Purpose: Anti-tumor necrosis factor-alpha (anti-TNF) therapies are associated with severe mycobacterial infections in rheumatoid arthritis patients. We developed and validated electronic record search algorithms for these serious infections.
Methods: The study used electronic clinical, microbiologic, and pharmacy records from Kaiser Permanente Northern California (KPNC) and the Portland Veterans Affairs Medical Center (PVAMC). We identified suspect tuberculosis and nontuberculous mycobacteria (NTM) cases using inpatient and outpatient diagnostic codes, culture results, and anti-tuberculous medication dispensing. We manually reviewed records to validate our case-finding algorithms.
Results: We identified 64 tuberculosis and 367 NTM potential cases, respectively. For tuberculosis, diagnostic code positive predictive value (PPV) was 54% at KPNC and 9% at PVAMC. Adding medication dispensings improved these to 87% and 46%, respectively. Positive tuberculosis cultures had a PPV of 100% with sensitivities of 79% (KPNC) and 55% (PVAMC). For NTM, the PPV of diagnostic codes was 91% (KPNC) and 76% (PVAMC). At KPNC, ≥ 1 positive NTM culture was sensitive (100%) and specific (PPV, 74%) if non-pathogenic species were excluded; at PVAMC, ≥1 positive NTM culture identified 76% of cases with PPV of 41%. Application of the American Thoracic Society NTM microbiology criteria yielded the highest PPV (100% KPNC, 78% PVAMC).

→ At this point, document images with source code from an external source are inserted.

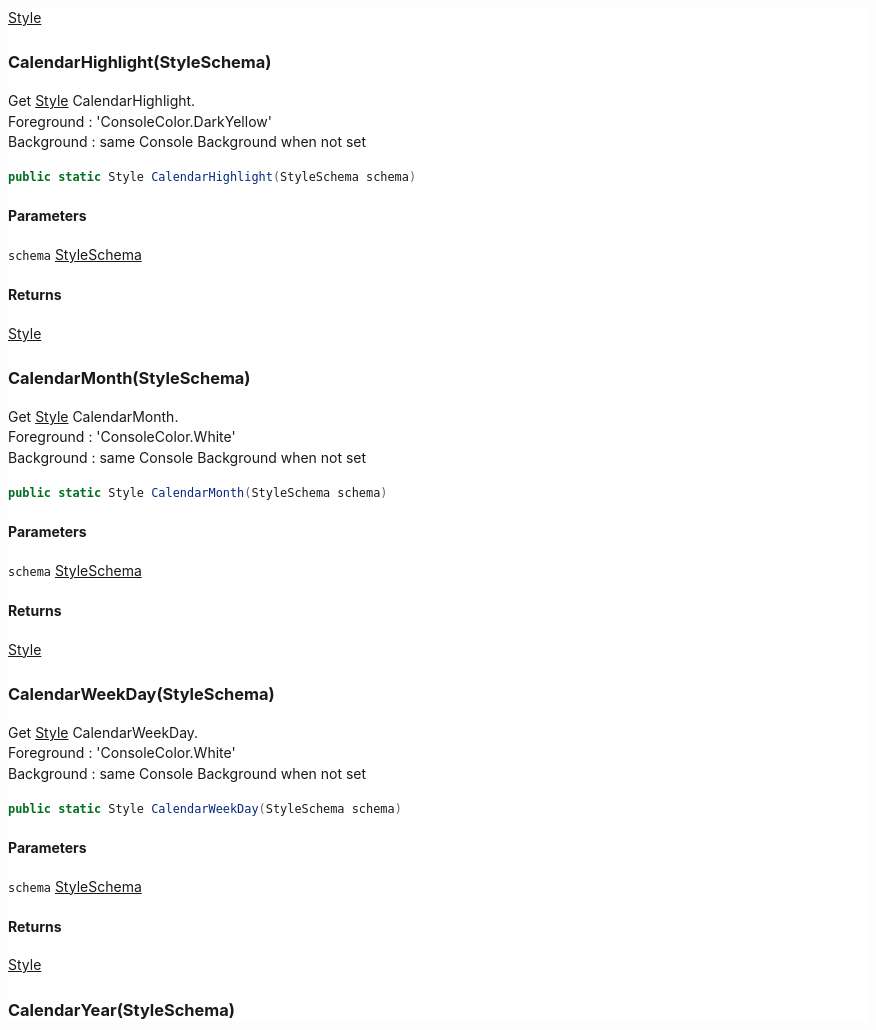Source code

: [Style](./pplus.style.md)

### <a id="methods-calendarhighlight"/>**CalendarHighlight(StyleSchema)**

Get [Style](./pplus.style.md) CalendarHighlight.
 <br>Foreground : 'ConsoleColor.DarkYellow'<br>Background : same Console Background when not set

```csharp
public static Style CalendarHighlight(StyleSchema schema)
```

#### Parameters

`schema` [StyleSchema](./pplus.controls.styleschema.md)<br>

#### Returns

[Style](./pplus.style.md)

### <a id="methods-calendarmonth"/>**CalendarMonth(StyleSchema)**

Get [Style](./pplus.style.md) CalendarMonth.
 <br>Foreground : 'ConsoleColor.White'<br>Background : same Console Background when not set

```csharp
public static Style CalendarMonth(StyleSchema schema)
```

#### Parameters

`schema` [StyleSchema](./pplus.controls.styleschema.md)<br>

#### Returns

[Style](./pplus.style.md)

### <a id="methods-calendarweekday"/>**CalendarWeekDay(StyleSchema)**

Get [Style](./pplus.style.md) CalendarWeekDay.
 <br>Foreground : 'ConsoleColor.White'<br>Background : same Console Background when not set

```csharp
public static Style CalendarWeekDay(StyleSchema schema)
```

#### Parameters

`schema` [StyleSchema](./pplus.controls.styleschema.md)<br>

#### Returns

[Style](./pplus.style.md)

### <a id="methods-calendaryear"/>**CalendarYear(StyleSchema)**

Conclusions: The sensitivity and predictive value of electronic microbiologic data for tuberculosis and NTM infections is generally high, but varies with different facilities or models of care. Unlike NTM, tuberculosis diagnostic codes have poor PPV, and in the absence of laboratory data, should be combined with anti-tuberculous therapy dispensings for pharmacoepidemiologic research.